[Collected data]
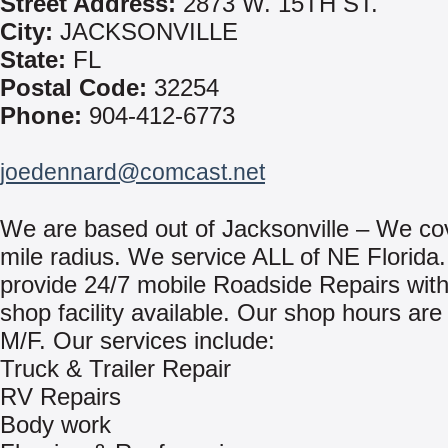
Street Address:
2873 W. 15TH ST.
City:
JACKSONVILLE
State:
FL
Postal Code:
32254
Phone:
904-412-6773
joedennard@comcast.net
We are based out of Jacksonville – We co
mile radius. We service ALL of NE Florida
provide 24/7 mobile Roadside Repairs with 
shop facility available. Our shop hours are
M/F. Our services include:
Truck & Trailer Repair
RV Repairs
Body work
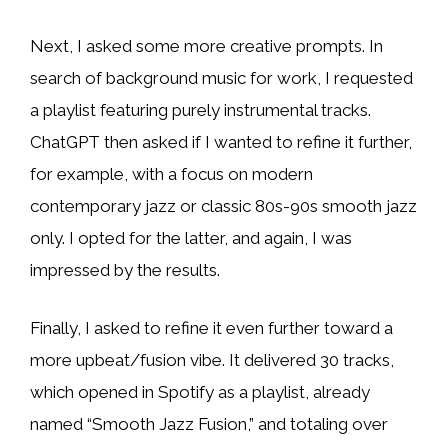
Next, I asked some more creative prompts. In
search of background music for work, I requested
a playlist featuring purely instrumental tracks.
ChatGPT then asked if I wanted to refine it further,
for example, with a focus on modern
contemporary jazz or classic 80s-90s smooth jazz
only. I opted for the latter, and again, I was
impressed by the results.
Finally, I asked to refine it even further toward a
more upbeat/fusion vibe. It delivered 30 tracks,
which opened in Spotify as a playlist, already
named “Smooth Jazz Fusion,” and totaling over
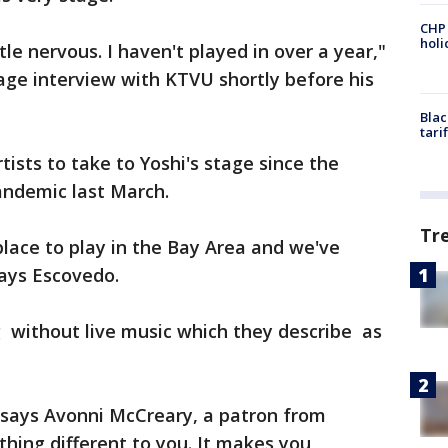
CHP
hol
ttle nervous. I haven't played in over a year,"
age interview with KTVU shortly before his
Blac
tari
tists to take to Yoshi's stage since the
andemic last March.
Tr
place to play in the Bay Area and we've
says Escovedo.
g without live music which they describe as
" says Avonni McCreary, a patron from
hing different to you. It makes you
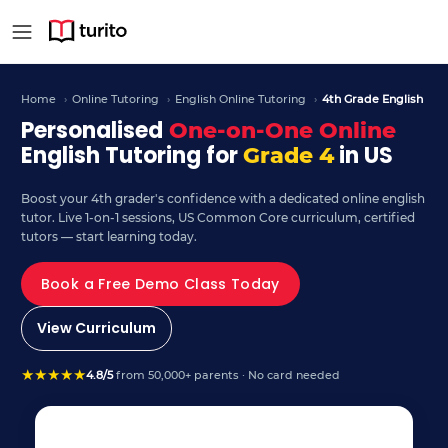
4th Grade English – Curr
Home
›
Online Tutoring
›
English Online Tutoring
›
4th Grade English
Personalised
One-on-One Online
English Tutoring for
in US
Grade 4
Boost your 4th grader's confidence with a dedicated online english
tutor. Live 1-on-1 sessions, US Common Core curriculum, certified
tutors — start learning today.
Book a Free Demo Class Today
View Curriculum
★
★
★
★
★
4.8/5
from 50,000+ parents · No card needed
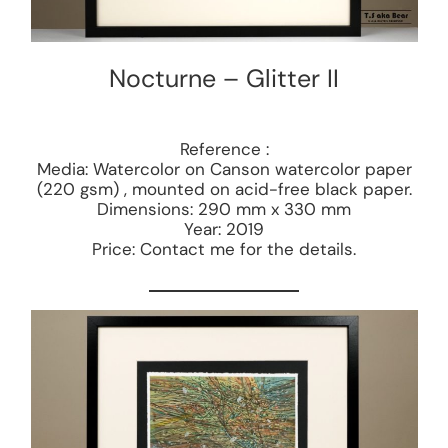
Nocturne – Glitter II
Reference :
Media: Watercolor on Canson watercolor paper
(220 gsm) , mounted on acid-free black paper.
Dimensions: 290 mm x 330 mm
Year: 2019
Price: Contact me for the details.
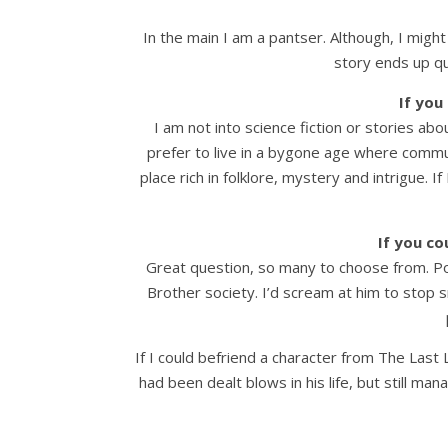
In the main I am a pantser. Although, I might
story ends up qu
If you
I am not into science fiction or stories abo
prefer to live in a bygone age where communit
place rich in folklore, mystery and intrigue. 
If you co
Great question, so many to choose from. Possi
Brother society. I’d scream at him to stop s
If I could befriend a character from The Last
had been dealt blows in his life, but still ma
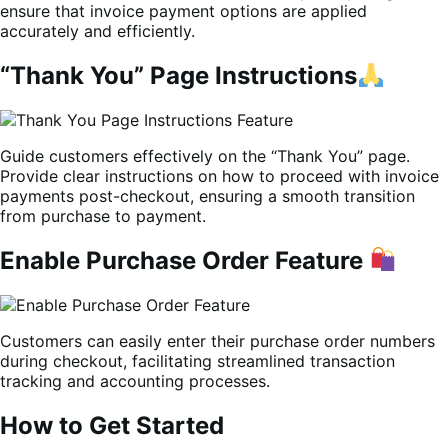
ensure that invoice payment options are applied
accurately and efficiently.
“Thank You” Page Instructions
Guide customers effectively on the “Thank You” page.
Provide clear instructions on how to proceed with invoice
payments post-checkout, ensuring a smooth transition
from purchase to payment.
Enable Purchase Order Feature
Customers can easily enter their purchase order numbers
during checkout, facilitating streamlined transaction
tracking and accounting processes.
How to Get Started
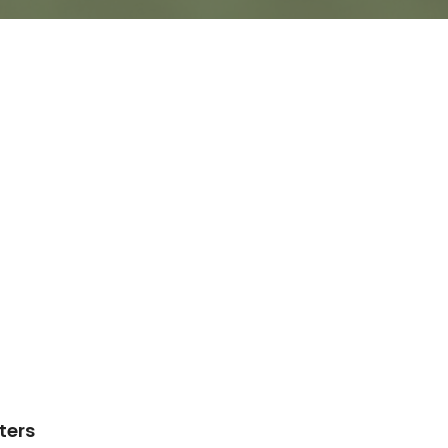
lters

YOUR ASSIGNMENT →
Within the records, the lines containing the string "tracks" are to be counted and their number given without comment.

FINAL ANSWER →
2